Turn the data below into a JSON list of strings, one string per line, with blank lines left out.

> **Data pulled from a collection**:
--- begin ---

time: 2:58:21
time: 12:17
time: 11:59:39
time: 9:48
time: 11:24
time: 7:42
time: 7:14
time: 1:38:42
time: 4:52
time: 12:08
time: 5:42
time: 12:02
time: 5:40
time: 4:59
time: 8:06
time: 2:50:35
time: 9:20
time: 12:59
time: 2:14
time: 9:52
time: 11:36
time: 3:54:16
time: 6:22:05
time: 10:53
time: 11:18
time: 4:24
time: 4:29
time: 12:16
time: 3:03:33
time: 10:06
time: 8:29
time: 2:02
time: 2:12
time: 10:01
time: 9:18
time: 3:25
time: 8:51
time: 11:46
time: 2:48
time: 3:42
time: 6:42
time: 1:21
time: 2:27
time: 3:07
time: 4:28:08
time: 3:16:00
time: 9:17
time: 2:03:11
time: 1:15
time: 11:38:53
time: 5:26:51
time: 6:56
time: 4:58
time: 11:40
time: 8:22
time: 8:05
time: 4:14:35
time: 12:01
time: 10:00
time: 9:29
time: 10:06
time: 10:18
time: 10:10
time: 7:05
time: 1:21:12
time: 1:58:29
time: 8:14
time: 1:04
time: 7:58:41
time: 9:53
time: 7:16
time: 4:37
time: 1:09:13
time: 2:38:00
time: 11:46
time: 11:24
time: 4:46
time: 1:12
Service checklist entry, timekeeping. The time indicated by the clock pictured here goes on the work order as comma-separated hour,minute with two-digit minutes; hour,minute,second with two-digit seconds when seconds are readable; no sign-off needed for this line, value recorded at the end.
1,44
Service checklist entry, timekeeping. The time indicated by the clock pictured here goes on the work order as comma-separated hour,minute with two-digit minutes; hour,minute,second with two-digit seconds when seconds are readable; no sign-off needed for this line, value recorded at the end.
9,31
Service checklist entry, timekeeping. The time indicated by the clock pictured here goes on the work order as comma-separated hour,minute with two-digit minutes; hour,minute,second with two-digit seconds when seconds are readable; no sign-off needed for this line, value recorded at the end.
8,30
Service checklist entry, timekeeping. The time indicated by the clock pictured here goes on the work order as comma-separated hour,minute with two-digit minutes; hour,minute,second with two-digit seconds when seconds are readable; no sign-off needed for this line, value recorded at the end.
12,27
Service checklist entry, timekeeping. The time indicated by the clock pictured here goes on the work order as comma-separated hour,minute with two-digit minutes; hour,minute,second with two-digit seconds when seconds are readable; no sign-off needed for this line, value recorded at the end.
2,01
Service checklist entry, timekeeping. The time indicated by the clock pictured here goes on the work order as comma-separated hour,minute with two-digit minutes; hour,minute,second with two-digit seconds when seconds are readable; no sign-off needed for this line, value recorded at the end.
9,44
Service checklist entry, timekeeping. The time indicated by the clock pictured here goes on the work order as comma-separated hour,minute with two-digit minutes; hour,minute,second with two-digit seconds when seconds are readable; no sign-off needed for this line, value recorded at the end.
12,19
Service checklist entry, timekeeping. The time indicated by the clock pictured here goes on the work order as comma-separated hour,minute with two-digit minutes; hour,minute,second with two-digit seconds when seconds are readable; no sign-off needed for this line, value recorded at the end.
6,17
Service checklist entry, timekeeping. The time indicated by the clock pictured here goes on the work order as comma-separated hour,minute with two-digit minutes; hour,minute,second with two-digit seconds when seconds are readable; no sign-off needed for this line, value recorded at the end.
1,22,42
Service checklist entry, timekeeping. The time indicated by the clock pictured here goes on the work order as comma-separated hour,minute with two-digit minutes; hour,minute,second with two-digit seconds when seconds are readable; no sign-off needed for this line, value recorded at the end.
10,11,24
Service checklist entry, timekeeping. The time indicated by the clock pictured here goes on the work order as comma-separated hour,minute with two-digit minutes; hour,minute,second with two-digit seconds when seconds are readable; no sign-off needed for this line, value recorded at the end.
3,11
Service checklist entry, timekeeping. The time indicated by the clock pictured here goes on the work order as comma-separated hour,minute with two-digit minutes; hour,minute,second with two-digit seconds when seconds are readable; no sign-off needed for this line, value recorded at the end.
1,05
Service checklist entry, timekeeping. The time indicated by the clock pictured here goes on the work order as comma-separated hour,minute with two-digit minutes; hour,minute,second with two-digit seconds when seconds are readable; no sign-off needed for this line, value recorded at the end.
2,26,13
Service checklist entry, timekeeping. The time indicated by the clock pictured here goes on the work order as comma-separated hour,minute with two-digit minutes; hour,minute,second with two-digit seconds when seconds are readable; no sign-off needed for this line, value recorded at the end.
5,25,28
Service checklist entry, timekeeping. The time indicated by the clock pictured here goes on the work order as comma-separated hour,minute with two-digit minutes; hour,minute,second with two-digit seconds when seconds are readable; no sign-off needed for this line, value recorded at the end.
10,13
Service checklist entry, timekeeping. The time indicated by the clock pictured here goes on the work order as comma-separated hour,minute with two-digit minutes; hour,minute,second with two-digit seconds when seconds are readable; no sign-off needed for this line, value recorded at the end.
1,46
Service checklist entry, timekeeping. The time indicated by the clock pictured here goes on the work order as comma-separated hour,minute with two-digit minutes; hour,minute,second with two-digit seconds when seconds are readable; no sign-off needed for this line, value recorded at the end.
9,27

--- end ---

> **TASK SOLUTION**:
[
  "time: 2:58:21",
  "time: 12:17",
  "time: 11:59:39",
  "time: 9:48",
  "time: 11:24",
  "time: 7:42",
  "time: 7:14",
  "time: 1:38:42",
  "time: 4:52",
  "time: 12:08",
  "time: 5:42",
  "time: 12:02",
  "time: 5:40",
  "time: 4:59",
  "time: 8:06",
  "time: 2:50:35",
  "time: 9:20",
  "time: 12:59",
  "time: 2:14",
  "time: 9:52",
  "time: 11:36",
  "time: 3:54:16",
  "time: 6:22:05",
  "time: 10:53",
  "time: 11:18",
  "time: 4:24",
  "time: 4:29",
  "time: 12:16",
  "time: 3:03:33",
  "time: 10:06",
  "time: 8:29",
  "time: 2:02",
  "time: 2:12",
  "time: 10:01",
  "time: 9:18",
  "time: 3:25",
  "time: 8:51",
  "time: 11:46",
  "time: 2:48",
  "time: 3:42",
  "time: 6:42",
  "time: 1:21",
  "time: 2:27",
  "time: 3:07",
  "time: 4:28:08",
  "time: 3:16:00",
  "time: 9:17",
  "time: 2:03:11",
  "time: 1:15",
  "time: 11:38:53",
  "time: 5:26:51",
  "time: 6:56",
  "time: 4:58",
  "time: 11:40",
  "time: 8:22",
  "time: 8:05",
  "time: 4:14:35",
  "time: 12:01",
  "time: 10:00",
  "time: 9:29",
  "time: 10:06",
  "time: 10:18",
  "time: 10:10",
  "time: 7:05",
  "time: 1:21:12",
  "time: 1:58:29",
  "time: 8:14",
  "time: 1:04",
  "time: 7:58:41",
  "time: 9:53",
  "time: 7:16",
  "time: 4:37",
  "time: 1:09:13",
  "time: 2:38:00",
  "time: 11:46",
  "time: 11:24",
  "time: 4:46",
  "time: 1:12",
  "Service checklist entry, timekeeping. The time indicated by the clock pictured here goes on the work order as comma-separated hour,minute with two-digit minutes; hour,minute,second with two-digit seconds when seconds are readable; no sign-off needed for this line, value recorded at the end.",
  "1,44",
  "Service checklist entry, timekeeping. The time indicated by the clock pictured here goes on the work order as comma-separated hour,minute with two-digit minutes; hour,minute,second with two-digit seconds when seconds are readable; no sign-off needed for this line, value recorded at the end.",
  "9,31",
  "Service checklist entry, timekeeping. The time indicated by the clock pictured here goes on the work order as comma-separated hour,minute with two-digit minutes; hour,minute,second with two-digit seconds when seconds are readable; no sign-off needed for this line, value recorded at the end.",
  "8,30",
  "Service checklist entry, timekeeping. The time indicated by the clock pictured here goes on the work order as comma-separated hour,minute with two-digit minutes; hour,minute,second with two-digit seconds when seconds are readable; no sign-off needed for this line, value recorded at the end.",
  "12,27",
  "Service checklist entry, timekeeping. The time indicated by the clock pictured here goes on the work order as comma-separated hour,minute with two-digit minutes; hour,minute,second with two-digit seconds when seconds are readable; no sign-off needed for this line, value recorded at the end.",
  "2,01",
  "Service checklist entry, timekeeping. The time indicated by the clock pictured here goes on the work order as comma-separated hour,minute with two-digit minutes; hour,minute,second with two-digit seconds when seconds are readable; no sign-off needed for this line, value recorded at the end.",
  "9,44",
  "Service checklist entry, timekeeping. The time indicated by the clock pictured here goes on the work order as comma-separated hour,minute with two-digit minutes; hour,minute,second with two-digit seconds when seconds are readable; no sign-off needed for this line, value recorded at the end.",
  "12,19",
  "Service checklist entry, timekeeping. The time indicated by the clock pictured here goes on the work order as comma-separated hour,minute with two-digit minutes; hour,minute,second with two-digit seconds when seconds are readable; no sign-off needed for this line, value recorded at the end.",
  "6,17",
  "Service checklist entry, timekeeping. The time indicated by the clock pictured here goes on the work order as comma-separated hour,minute with two-digit minutes; hour,minute,second with two-digit seconds when seconds are readable; no sign-off needed for this line, value recorded at the end.",
  "1,22,42",
  "Service checklist entry, timekeeping. The time indicated by the clock pictured here goes on the work order as comma-separated hour,minute with two-digit minutes; hour,minute,second with two-digit seconds when seconds are readable; no sign-off needed for this line, value recorded at the end.",
  "10,11,24",
  "Service checklist entry, timekeeping. The time indicated by the clock pictured here goes on the work order as comma-separated hour,minute with two-digit minutes; hour,minute,second with two-digit seconds when seconds are readable; no sign-off needed for this line, value recorded at the end.",
  "3,11",
  "Service checklist entry, timekeeping. The time indicated by the clock pictured here goes on the work order as comma-separated hour,minute with two-digit minutes; hour,minute,second with two-digit seconds when seconds are readable; no sign-off needed for this line, value recorded at the end.",
  "1,05",
  "Service checklist entry, timekeeping. The time indicated by the clock pictured here goes on the work order as comma-separated hour,minute with two-digit minutes; hour,minute,second with two-digit seconds when seconds are readable; no sign-off needed for this line, value recorded at the end.",
  "2,26,13",
  "Service checklist entry, timekeeping. The time indicated by the clock pictured here goes on the work order as comma-separated hour,minute with two-digit minutes; hour,minute,second with two-digit seconds when seconds are readable; no sign-off needed for this line, value recorded at the end.",
  "5,25,28",
  "Service checklist entry, timekeeping. The time indicated by the clock pictured here goes on the work order as comma-separated hour,minute with two-digit minutes; hour,minute,second with two-digit seconds when seconds are readable; no sign-off needed for this line, value recorded at the end.",
  "10,13",
  "Service checklist entry, timekeeping. The time indicated by the clock pictured here goes on the work order as comma-separated hour,minute with two-digit minutes; hour,minute,second with two-digit seconds when seconds are readable; no sign-off needed for this line, value recorded at the end.",
  "1,46",
  "Service checklist entry, timekeeping. The time indicated by the clock pictured here goes on the work order as comma-separated hour,minute with two-digit minutes; hour,minute,second with two-digit seconds when seconds are readable; no sign-off needed for this line, value recorded at the end.",
  "9,27"
]